And talking of Gin, old Colonel Gin-soaked of the eponymous Gordon's Highland Regiment, has taken leave (not of his senses - that happened decades since). Apparently he rather upset Bruno the Barman by wearing the same shirt for five days on the trot without bothering the laundry with it, and has been advised to sew some buttons on in order to prevent his rather shrivelled belly from making a guest appearance. 'The Horror The Horror' as my dear friend Mr Kurtz might have said.


That'll have to be it from me for a few weeks as I'm off to spend my shore-leave not fighting 'em on the beaches of a Sardonic Island....or was it Saronic?

Friday, 20 July 2012

In which our librarian finds herself propositioned by Rowley Birkin QC

Had a lucky escape this week at the old Naval barracks: A team of carpetbaggers had been scheduled to move in to re-arrange my carefully deployed troops, but I managed to fend them off by pelting them with ammo in the form of stale muffins left over from a wedding banquet the previous week (must remind Chef to clear up after hiring out my library for nuptial celebrations in future)

All this was not enough to stop me from completing my epic task of registering all troops in the OPAC (catalogue - to the uninitiated). It's been a struggle, but I can proudly announce that all recruits are now present and correct and ready for inspection. Huzzah!

And talking of My Struggle: Hitler's tome, having escaped from the broom cupboard last week, has been looking for trouble, so I placed him on a shelf next to the Palestine Commission Report and told the two of them not to argue behind my back and asked T E Lawrence's Seven Pillars of Wisdom to keep an eye on the pair of them. Not sure how well this will work as Lawrence tends to follow his own agenda and has in fact - to my annoyance - announced his retirement from acting only this week. Personally I preferred him in The Ruling Class, but there you go. I consoled myself with a Folio atlas from the 1860s which I'm hoping to flog for a vast profit if I can find a suitable buyer.

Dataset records
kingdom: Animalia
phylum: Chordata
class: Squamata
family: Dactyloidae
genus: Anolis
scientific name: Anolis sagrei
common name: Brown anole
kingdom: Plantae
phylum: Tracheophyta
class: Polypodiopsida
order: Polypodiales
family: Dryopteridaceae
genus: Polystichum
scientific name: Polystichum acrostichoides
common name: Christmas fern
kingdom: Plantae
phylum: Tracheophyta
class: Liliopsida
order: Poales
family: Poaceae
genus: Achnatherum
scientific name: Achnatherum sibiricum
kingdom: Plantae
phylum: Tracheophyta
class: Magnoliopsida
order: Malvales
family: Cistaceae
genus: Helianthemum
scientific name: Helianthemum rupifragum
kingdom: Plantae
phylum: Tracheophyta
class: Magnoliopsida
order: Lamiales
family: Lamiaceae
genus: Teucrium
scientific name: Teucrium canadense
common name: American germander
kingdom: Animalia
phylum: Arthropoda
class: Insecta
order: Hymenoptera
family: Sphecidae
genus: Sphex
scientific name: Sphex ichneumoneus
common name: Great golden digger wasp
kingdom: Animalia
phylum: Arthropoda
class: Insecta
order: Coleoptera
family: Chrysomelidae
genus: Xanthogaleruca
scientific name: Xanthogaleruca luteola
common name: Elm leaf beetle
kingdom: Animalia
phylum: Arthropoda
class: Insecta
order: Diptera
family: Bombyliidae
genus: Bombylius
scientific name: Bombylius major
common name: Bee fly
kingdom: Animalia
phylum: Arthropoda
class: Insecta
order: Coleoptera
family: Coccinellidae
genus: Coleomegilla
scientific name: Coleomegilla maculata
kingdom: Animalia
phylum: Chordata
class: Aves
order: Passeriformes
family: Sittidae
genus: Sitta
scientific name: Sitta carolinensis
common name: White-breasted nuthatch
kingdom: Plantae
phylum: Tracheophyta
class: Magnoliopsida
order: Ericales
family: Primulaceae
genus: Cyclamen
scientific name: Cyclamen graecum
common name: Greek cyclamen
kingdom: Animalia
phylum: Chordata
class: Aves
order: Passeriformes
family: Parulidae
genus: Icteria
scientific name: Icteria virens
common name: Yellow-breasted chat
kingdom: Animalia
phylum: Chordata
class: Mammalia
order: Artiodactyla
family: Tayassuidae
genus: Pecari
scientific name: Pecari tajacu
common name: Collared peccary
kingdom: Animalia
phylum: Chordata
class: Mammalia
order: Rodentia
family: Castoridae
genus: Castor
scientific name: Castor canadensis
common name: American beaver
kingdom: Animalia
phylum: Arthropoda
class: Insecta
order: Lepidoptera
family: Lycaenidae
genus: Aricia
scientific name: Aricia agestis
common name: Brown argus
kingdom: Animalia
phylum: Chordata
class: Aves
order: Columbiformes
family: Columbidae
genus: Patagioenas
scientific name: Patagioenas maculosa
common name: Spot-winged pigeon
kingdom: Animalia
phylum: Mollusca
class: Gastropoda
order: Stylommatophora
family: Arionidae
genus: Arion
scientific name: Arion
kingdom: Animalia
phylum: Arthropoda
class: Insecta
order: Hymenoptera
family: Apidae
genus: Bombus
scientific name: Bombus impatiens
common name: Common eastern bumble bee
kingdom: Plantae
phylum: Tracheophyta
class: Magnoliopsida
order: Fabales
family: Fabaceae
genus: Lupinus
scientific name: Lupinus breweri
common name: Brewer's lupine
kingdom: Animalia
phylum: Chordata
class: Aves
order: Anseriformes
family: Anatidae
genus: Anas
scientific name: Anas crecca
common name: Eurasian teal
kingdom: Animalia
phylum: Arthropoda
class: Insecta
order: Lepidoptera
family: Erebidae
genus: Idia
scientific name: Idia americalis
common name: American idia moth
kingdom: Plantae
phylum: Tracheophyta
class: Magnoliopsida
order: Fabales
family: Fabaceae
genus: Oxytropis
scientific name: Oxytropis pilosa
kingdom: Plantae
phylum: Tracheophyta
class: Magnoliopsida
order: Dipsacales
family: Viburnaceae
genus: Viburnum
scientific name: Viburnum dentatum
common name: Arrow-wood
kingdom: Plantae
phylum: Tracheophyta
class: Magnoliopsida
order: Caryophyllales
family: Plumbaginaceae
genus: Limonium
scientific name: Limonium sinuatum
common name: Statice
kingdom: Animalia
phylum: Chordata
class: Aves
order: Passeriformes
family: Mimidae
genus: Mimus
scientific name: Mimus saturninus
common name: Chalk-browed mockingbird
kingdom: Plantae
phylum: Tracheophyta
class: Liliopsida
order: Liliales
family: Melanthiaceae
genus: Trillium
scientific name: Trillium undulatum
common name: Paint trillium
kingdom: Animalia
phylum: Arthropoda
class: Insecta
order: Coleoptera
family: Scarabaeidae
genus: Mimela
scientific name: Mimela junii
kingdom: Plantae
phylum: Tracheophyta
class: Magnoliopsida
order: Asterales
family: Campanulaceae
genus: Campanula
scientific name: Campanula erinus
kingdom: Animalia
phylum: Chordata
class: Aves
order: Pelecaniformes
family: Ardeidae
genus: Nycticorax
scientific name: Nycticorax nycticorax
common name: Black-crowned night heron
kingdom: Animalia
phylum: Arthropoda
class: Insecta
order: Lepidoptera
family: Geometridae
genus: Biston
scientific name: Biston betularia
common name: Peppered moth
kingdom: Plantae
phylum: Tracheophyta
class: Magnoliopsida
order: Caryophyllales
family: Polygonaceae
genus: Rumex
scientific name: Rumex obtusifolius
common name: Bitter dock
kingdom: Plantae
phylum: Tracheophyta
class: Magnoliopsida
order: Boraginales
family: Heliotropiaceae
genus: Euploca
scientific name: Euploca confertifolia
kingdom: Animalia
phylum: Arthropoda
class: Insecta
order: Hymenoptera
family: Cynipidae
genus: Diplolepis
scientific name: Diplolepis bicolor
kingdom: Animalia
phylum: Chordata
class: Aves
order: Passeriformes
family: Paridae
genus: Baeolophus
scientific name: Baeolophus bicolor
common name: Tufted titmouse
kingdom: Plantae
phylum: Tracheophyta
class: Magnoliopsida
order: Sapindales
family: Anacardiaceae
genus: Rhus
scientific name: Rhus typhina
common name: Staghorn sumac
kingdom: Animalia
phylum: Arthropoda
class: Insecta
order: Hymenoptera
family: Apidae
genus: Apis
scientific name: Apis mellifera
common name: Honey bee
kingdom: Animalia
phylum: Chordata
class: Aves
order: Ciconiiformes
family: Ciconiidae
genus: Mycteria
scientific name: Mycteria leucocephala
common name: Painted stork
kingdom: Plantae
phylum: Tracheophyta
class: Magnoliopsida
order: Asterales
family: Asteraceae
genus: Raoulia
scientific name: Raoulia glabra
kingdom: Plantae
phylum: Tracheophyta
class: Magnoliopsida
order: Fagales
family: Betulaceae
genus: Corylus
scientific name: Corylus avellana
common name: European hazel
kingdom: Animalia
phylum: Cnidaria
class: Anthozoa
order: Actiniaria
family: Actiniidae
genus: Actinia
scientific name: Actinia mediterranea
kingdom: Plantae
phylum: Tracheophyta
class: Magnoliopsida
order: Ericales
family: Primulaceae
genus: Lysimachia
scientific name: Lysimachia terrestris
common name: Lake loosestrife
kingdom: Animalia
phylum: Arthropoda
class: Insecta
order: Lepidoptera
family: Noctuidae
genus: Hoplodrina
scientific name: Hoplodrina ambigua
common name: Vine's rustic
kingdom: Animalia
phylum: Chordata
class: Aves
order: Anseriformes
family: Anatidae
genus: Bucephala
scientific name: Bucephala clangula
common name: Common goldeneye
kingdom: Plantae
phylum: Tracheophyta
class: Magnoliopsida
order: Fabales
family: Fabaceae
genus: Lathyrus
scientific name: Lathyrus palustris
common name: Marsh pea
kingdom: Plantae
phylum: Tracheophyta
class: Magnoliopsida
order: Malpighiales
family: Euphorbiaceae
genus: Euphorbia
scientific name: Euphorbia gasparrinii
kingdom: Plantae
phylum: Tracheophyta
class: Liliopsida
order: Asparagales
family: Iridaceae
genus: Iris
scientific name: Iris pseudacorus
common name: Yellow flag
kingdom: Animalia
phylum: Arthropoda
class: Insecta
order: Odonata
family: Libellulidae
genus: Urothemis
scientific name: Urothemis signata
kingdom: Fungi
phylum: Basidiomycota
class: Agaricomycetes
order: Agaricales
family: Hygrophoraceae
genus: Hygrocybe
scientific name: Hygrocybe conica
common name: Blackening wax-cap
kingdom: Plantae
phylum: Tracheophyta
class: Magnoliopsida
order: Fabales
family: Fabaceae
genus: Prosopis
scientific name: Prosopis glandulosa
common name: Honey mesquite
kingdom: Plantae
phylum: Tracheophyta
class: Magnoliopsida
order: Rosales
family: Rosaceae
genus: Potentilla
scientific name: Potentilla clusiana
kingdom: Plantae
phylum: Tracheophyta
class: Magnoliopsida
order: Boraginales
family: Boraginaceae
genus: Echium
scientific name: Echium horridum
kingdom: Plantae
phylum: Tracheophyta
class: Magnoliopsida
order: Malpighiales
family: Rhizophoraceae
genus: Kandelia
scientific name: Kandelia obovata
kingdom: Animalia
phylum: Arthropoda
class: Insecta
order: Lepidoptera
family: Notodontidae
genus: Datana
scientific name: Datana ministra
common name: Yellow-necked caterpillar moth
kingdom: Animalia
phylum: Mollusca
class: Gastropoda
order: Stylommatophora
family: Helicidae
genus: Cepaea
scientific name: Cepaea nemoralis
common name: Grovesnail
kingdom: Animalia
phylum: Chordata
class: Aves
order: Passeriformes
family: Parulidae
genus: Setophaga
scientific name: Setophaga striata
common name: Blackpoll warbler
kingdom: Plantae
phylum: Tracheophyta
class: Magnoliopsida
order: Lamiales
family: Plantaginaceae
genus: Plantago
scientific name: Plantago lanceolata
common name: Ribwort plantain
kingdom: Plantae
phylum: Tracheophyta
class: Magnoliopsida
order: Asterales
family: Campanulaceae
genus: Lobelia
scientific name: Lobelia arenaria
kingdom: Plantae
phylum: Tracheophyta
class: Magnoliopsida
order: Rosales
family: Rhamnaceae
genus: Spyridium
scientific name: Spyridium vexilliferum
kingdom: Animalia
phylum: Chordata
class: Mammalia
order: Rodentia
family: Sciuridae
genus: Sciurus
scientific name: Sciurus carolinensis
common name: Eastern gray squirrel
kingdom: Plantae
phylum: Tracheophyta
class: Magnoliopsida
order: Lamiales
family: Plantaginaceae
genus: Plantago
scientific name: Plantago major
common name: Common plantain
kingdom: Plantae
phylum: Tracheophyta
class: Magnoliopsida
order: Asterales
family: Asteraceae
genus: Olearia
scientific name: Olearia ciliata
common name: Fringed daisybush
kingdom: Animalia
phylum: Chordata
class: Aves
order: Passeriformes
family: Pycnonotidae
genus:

* Task instructions *
a) Answer these questions from the library blog post:
(i) For how many days in a row did the Colonel wear the same shirt?
(ii) With what did the librarian pelt the carpetbaggers?
(iii) Which book was asked to keep an eye on Hitler's tome and the Palestine Commission Report?
b) Can you reproduce, word for word, everything in the library blog post from "Friday, 20 July" down to "for inspection. Huzzah!"?

* Responses for each task *
a)
(i) Five days.
(ii) Stale muffins left over from a wedding banquet the previous week.
(iii) T E Lawrence's Seven Pillars of Wisdom.

b)
Friday, 20 July 2012

In which our librarian finds herself propositioned by Rowley Birkin QC

Had a lucky escape this week at the old Naval barracks: A team of carpetbaggers had been scheduled to move in to re-arrange my carefully deployed troops, but I managed to fend them off by pelting them with ammo in the form of stale muffins left over from a wedding banquet the previous week (must remind Chef to clear up after hiring out my library for nuptial celebrations in future)

All this was not enough to stop me from completing my epic task of registering all troops in the OPAC (catalogue - to the uninitiated). It's been a struggle, but I can proudly announce that all recruits are now present and correct and ready for inspection. Huzzah!